Schorbach was an early seat of a church congregation, served by the Hornbach monastery, and until the French Revolution it remained the central church for the surrounding villages.

At the start of World War II, the inhabitants were evacuated to the Département of Charente. Schorbach was liberated by American troops on 16 March 1945.

== Culture ==
The church of Saint Rémi, built on the site of a previous church inaugurated in 1143, on a rock overlooking the town, was the central parish church of the Pays de Bitche for many centuries.
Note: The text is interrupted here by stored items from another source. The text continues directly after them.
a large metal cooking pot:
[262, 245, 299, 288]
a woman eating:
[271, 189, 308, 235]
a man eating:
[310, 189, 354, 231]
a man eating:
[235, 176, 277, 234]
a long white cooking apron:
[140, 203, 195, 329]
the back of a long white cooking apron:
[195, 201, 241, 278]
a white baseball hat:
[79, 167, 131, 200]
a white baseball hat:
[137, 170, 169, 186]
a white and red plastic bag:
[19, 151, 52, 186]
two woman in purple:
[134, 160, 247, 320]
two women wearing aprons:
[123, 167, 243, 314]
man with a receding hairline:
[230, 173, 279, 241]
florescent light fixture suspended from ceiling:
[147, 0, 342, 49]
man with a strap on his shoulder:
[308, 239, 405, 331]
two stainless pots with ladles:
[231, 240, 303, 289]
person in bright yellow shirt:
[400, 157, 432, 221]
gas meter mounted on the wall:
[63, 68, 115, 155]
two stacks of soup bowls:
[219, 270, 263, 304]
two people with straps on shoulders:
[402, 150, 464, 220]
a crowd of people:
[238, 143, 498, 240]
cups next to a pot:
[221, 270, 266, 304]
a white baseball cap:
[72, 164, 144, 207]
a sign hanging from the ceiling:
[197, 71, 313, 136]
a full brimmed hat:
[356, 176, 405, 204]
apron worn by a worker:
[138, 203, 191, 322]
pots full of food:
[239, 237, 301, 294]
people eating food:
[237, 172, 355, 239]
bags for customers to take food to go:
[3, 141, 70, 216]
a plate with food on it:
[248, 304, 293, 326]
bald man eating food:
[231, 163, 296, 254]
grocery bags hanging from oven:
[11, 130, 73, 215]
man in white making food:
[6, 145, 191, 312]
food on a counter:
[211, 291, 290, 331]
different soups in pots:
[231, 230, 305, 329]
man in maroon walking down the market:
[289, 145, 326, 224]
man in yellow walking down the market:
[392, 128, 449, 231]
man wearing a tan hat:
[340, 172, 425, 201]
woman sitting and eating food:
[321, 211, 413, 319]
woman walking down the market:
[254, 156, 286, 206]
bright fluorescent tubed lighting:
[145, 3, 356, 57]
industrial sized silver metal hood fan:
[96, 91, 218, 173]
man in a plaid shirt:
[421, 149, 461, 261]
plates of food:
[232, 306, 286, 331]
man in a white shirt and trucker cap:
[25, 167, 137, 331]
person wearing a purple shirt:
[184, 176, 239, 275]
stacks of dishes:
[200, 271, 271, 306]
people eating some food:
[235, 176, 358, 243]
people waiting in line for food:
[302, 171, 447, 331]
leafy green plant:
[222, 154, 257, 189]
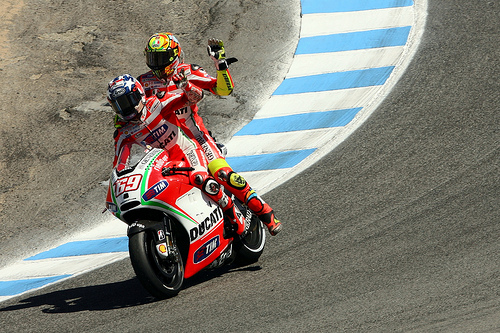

The founder of the church is unknown, but local history frequently ascribes the foundation to Berthold von Eberstein, whose son Eberhard III resigned his right of patronage at the nearby Sturzelbronn abbey. Eberhard's daughter married Count Henri II of Zweibrücken-Bitsch.

A square tower survives from the time of the foundation of the church, but the nave is Gothic. In 1774 the church, which had fallen into ruin, was comprehensively restored.

Schorbach is also known for the Ossarium at the entrance of the old churchyard, which dates from either the 12th or 15th century, according to different sources.